Bonaparte’s countenance darkened, and his brow was overspread with frowns. “Well, then,” cried he, with threatening tone, “he is a Bourbon! Is he therefore by nature of so despicable a family? Because three Bourbons have been killed in France, must we therefore hunt down all the others? I cannot approve of proscriptions which thus fall upon a whole family, a whole class of people. An absurd law has prohibited all the nobles from serving the republic, and yet Barras is in the Directory, and I am at the head of the army in Italy. We are consequently liable to punishment in virtue of your absurd and cruel system! Hunt down those who do wrong, but not masses who are innocent. Can you punish Paris and France for the crimes of the sans-culottes? The Bourbons are, it is said, the enemies of freedom; they have been led to the scaffold under the action of a right which I do not acknowledge. The Duke of Parma is weak, and a poltroon,—he will not stir. His people seem to love him, for we are here, and they rise not, they utter no complaint. Let him, then, continue to rule as long as he pays all that I exact from him.” [Footnote: Napoleon’s words.—See Hazlitt, “Histoire de Napoleon,” vol. v., p. 1.]

Thanks to the good-will and protection of the republican general, the Duke of Parma remained on his little throne—on the same throne which was one day to be to Napoleon’s second wife a compensation for her lost imperial crown. The Empress of France was to become a Duchess of Parma; and now to her husband, the present general of the republic, the actual Duke of Parma was indebted that his little dukedom was not converted into a republic.

It is true that the duke had to pay dearly for the protection which Bonaparte granted.

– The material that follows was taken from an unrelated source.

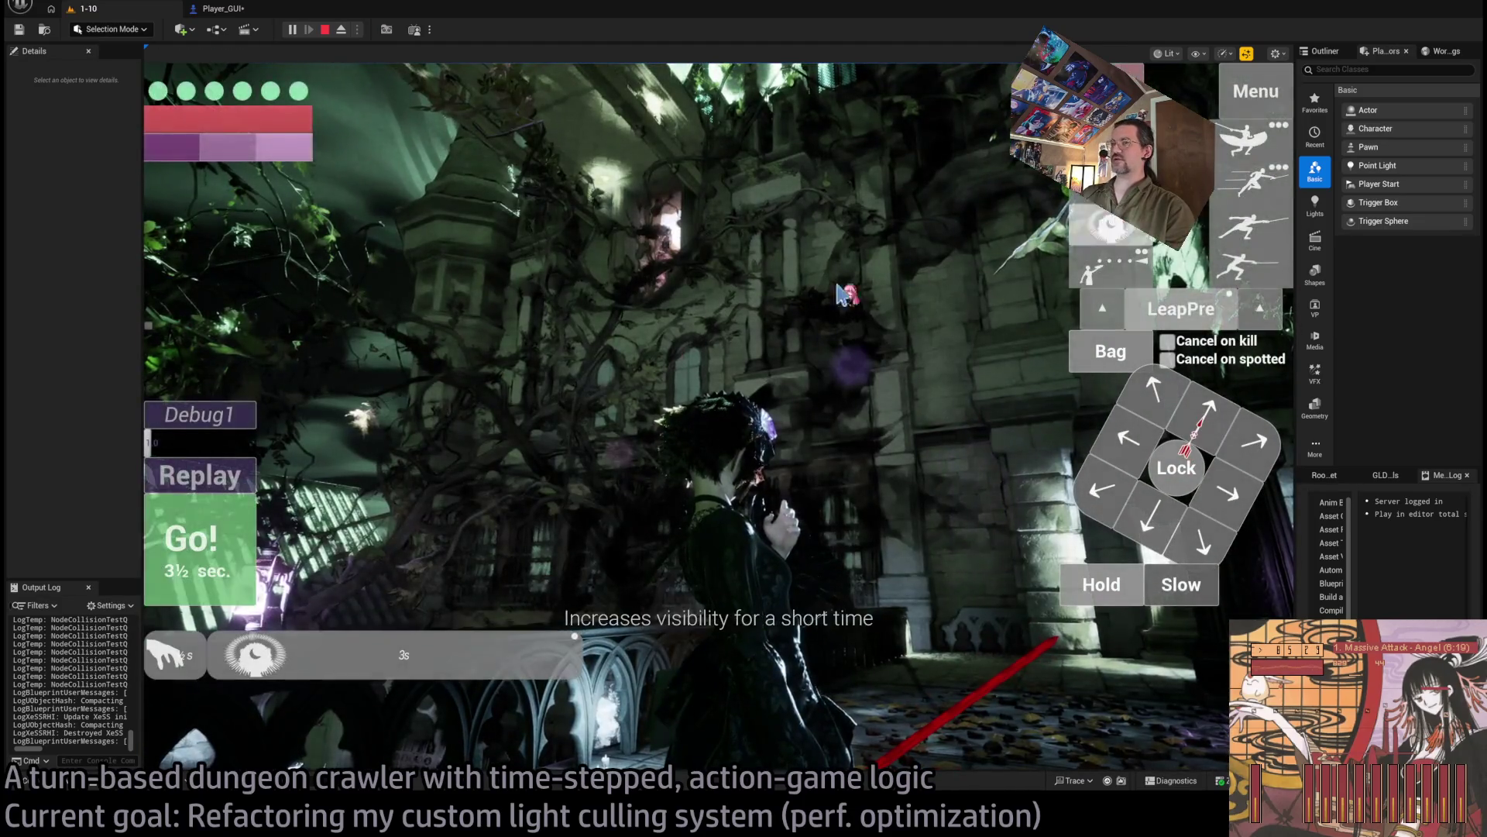
{"action": "left_click", "coordinate": [222, 548]}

He had to pay a war-subsidy of two million francs, and, besides, give from his collection his most beautiful painting, that of St. Jerome by Correggio, for the Museum of the Louvre in Paris. [Footnote: This splendid picture is now in the Vatican at Rome.] The duke, as a lover of art, was more distressed at the loss of this picture than at the enormous contribution he had to pay; for he soon caused the proposition to be made to General Bonaparte, to redeem from the French government that painting, for the sum of two hundred thousand francs, a proposition which Bonaparte, without any further consultation with the authorities in Paris, rejected with some degree of irritation.

The Duke of Parma remained therefore the sovereign of his duchy, because it so pleased Bonaparte; but Bonaparte was led into error when he thought that, as his people rebelled not, they therefore loved their duke, and were satisfied with him. The women and the priests controlled entirely the feeble duke; and not only the people, but the better classes and the aristocracy, submitted to all this with great unwillingness. Once, when Joseph Bonaparte, whom the French republic had sent to give assurance of protection and recognition to the little Duke of Parma, was walking with a few cavaliers in the gardens around the duke’s palace in Colorno, he expressed his admiration at the symmetry and beauty of the buildings.

“That is true,” was the answer, “but just look at the buildings of the neighboring cloister! do you not see how superior that dwelling is to that of the sovereign? Wretched is the country where this can take place!” [Footnote: “Memoires du Roi Joseph,” vol. i., p. 65.]